Kein Mensch redet mehr von einem dritten Hilfsprogramm für Griechenland. Herr Samaras, der diese Woche bei Angela Merkel zu Besuch war, sagt selbst: Auch in Griechenland will niemand mehr ein drittes Hilfsprogramm. – Frau Wagenknecht, lesen Sie einmal Ihre Reden nach. Dann werden Sie feststellen: Auch Sie haben an dieser Stelle geirrt. Griechenland begibt bereits zehnjährige Anleihen an den Finanzmärkten, die mit weniger als 5 Prozent rentieren. Das heißt, das Vertrauen der Kapitalmärkte in den Euro ist Schritt für Schritt zurückgekehrt.
Das ist ein Erfolg unserer Hilfsprogramme, die wir teilweise wirklich in hohem Tempo, im Schweinsgalopp durch dieses Parlament gejagt haben. Aber aus dieser akuten Hilfe ist nach und nach eine neue Stabilitätsarchitektur in Europa entstanden, deren Pfeiler bereits benannt wurden: Der Fiskalvertrag steht. Der Stabilitäts- und Wachstumspakt wurde ausdifferenziert und durch Sixpack und Twopack verbessert. Der ESM steht im Rahmen von Notprogrammen zur Verfügung. Jetzt regeln wir noch die Bankenunion. Damit haben wir die notwendigen Pfeiler errichtet, um dieses europäische Haus wirklich mit neuem Leben zu erfüllen.

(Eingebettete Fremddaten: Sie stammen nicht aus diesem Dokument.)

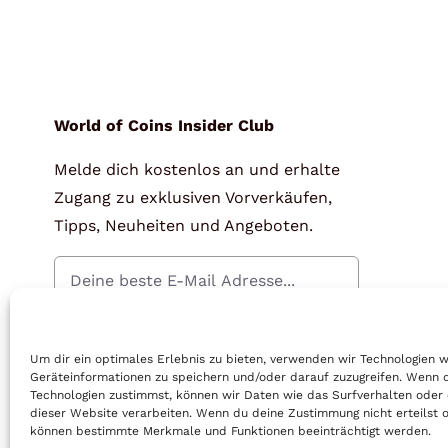
World of Coins Insider Club
Melde dich kostenlos an und erhalte
Zugang zu exklusiven Vorverkäufen,
Tipps, Neuheiten und Angeboten.
Gratis Anmelden
Um dir ein optimales Erlebnis zu bieten, verwenden wir Technologien 
Geräteinformationen zu speichern und/oder darauf zuzugreifen. Wenn 
Technologien zustimmst, können wir Daten wie das Surfverhalten oder 
dieser Website verarbeiten. Wenn du deine Zustimmung nicht erteilst o
können bestimmte Merkmale und Funktionen beeinträchtigt werden.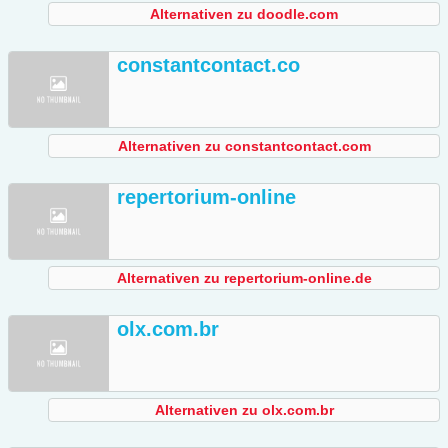
Alternativen zu doodle.com
constantcontact.co
Alternativen zu constantcontact.com
repertorium-online
Alternativen zu repertorium-online.de
olx.com.br
Alternativen zu olx.com.br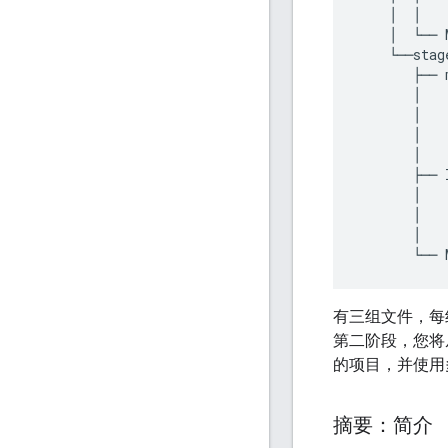
    │  │   
    │  └── 
    └──stage
       ├── m
       │   
       │   
       │   
       │   
       ├── l
       │   
       │   
       │   
有三组文件，每
第二阶段，您将
的项目，并使用
摘要：简介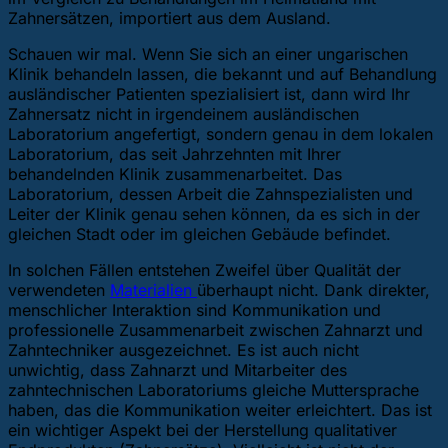
Zahnersätzen, importiert aus dem Ausland.
Schauen wir mal. Wenn Sie sich an einer ungarischen
Klinik behandeln lassen, die bekannt und auf Behandlung
ausländischer Patienten spezialisiert ist, dann wird Ihr
Zahnersatz nicht in irgendeinem ausländischen
Laboratorium angefertigt, sondern genau in dem lokalen
Laboratorium, das seit Jahrzehnten mit Ihrer
behandelnden Klinik zusammenarbeitet. Das
Laboratorium, dessen Arbeit die Zahnspezialisten und
Leiter der Klinik genau sehen können, da es sich in der
gleichen Stadt oder im gleichen Gebäude befindet.
In solchen Fällen entstehen Zweifel über Qualität der
verwendeten
Materialien
überhaupt nicht. Dank direkter,
menschlicher Interaktion sind Kommunikation und
professionelle Zusammenarbeit zwischen Zahnarzt und
Zahntechniker ausgezeichnet. Es ist auch nicht
unwichtig, dass Zahnarzt und Mitarbeiter des
zahntechnischen Laboratoriums gleiche Muttersprache
haben, das die Kommunikation weiter erleichtert. Das ist
ein wichtiger Aspekt bei der Herstellung qualitativer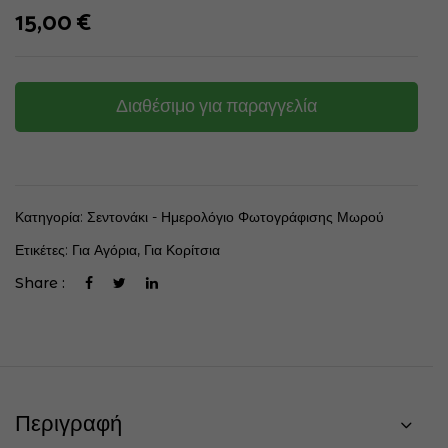
15,00
€
Διαθέσιμο για παραγγελία
Κατηγορία:
Σεντονάκι - Ημερολόγιο Φωτογράφισης Μωρού
Ετικέτες:
Για Αγόρια
,
Για Κορίτσια
Share :
Περιγραφή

Wir haben eine neue Stabilitätsarchitektur geschaffen, die dabei hilft, dieses Haus, lieber Kollege Ralph Brinkhaus – ich möchte dieses Bild noch einmal aufgreifen –, mit Leben zu erfüllen. Dafür brauchen wir eine neue Stabilitätskultur in Europa. Diese neue Stabilitätskultur neben der Regulierung der Finanzmärkte vermisse ich noch etwas.
Mit dem Reformeifer und dem Reformwillen ist es in einigen Ländern noch nicht ganz so bestellt, wie man sich das wünscht. Ich erinnere mich da immer an die Geschichte von dem Möbelpacker, der seinem Freund erzählt, wie furchtbar anstrengend sein Beruf mit der Möbelschlepperei sei. Als der Freund fragt: „Wie lange machst du das denn schon?“, ist die Antwort: Morgen fange ich an. – Mit den Reformen in Europa scheint das ähnlich zu sein.
(Zuruf von der LINKEN: Toller Witz!)
Um noch einmal darauf zurückzukommen: Diese Stabilitätskultur setzt voraus, dass wir nicht kurzfristige schuldenfinanzierte Impulse setzen, weder aus dem ESM noch sonst wo her; denn es hat sich herausgestellt, dass das der falsche Weg ist. Deshalb bin ich sehr froh, dass der Finanzminister klar und deutlich gesagt hat: Der ESM steht nicht für kurzfristige Wachstumsprogramme zur Verfügung.
(Volker Kauder [CDU/CSU]: Sehr gut!)
Das Geld liegt dort und ist für andere Zwecke vorgesehen, und dort liegt es auch gut und soll dort liegen bleiben.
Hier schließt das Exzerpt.